WHAT THIS TASK INVOLVES: Beginning with the first line, return the material verbatim and without pictures.

DATA EXCERPT:
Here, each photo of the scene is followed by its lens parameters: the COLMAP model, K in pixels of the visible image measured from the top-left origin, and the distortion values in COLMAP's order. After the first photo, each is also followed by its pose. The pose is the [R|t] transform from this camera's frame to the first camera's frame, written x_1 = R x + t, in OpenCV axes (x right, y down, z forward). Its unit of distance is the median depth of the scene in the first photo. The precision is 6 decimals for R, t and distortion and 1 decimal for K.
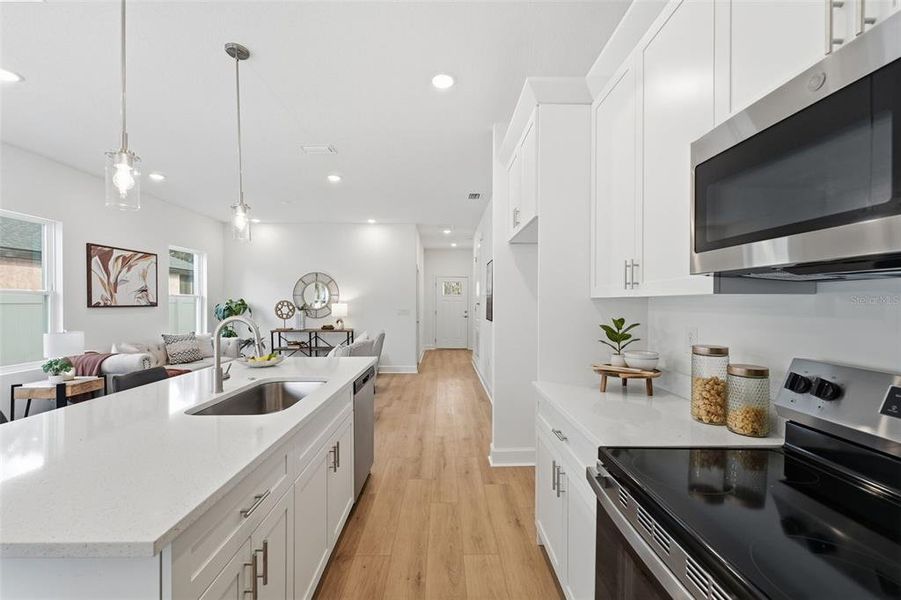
lens RADIAL K [[366.2, 0, 449.2], [0, 366.2, 305.0], [0, 0, 1]] dist [0.000957, 0.000134]
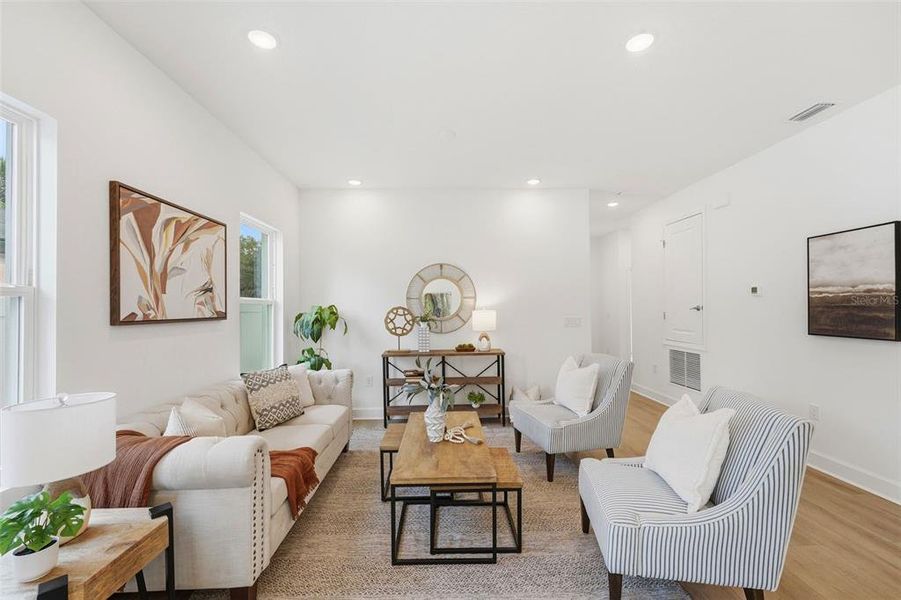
lens RADIAL K [[372.5, 0, 448.2], [0, 372.5, 303.7], [0, 0, 1]] dist [-0.000712, -0.000311]
pose [[0.999885, -0.010807, 0.010605, -0.503406], [0.011017, 0.999740, -0.019979, -0.005169], [-0.010387, 0.020094, 0.999744, 0.470492]]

RESULT FOR THIS TASK:
Here, each photo of the scene is followed by its lens parameters: the COLMAP model, K in pixels of the visible image measured from the top-left origin, and the distortion values in COLMAP's order. After the first photo, each is also followed by its pose. The pose is the [R|t] transform from this camera's frame to the first camera's frame, written x_1 = R x + t, in OpenCV axes (x right, y down, z forward). Its unit of distance is the median depth of the scene in the first photo. The precision is 6 decimals for R, t and distortion and 1 decimal for K.
lens RADIAL K [[366.2, 0, 449.2], [0, 366.2, 305.0], [0, 0, 1]] dist [0.000957, 0.000134]
lens RADIAL K [[372.5, 0, 448.2], [0, 372.5, 303.7], [0, 0, 1]] dist [-0.000712, -0.000311]
pose [[0.999885, -0.010807, 0.010605, -0.503406], [0.011017, 0.999740, -0.019979, -0.005169], [-0.010387, 0.020094, 0.999744, 0.470492]]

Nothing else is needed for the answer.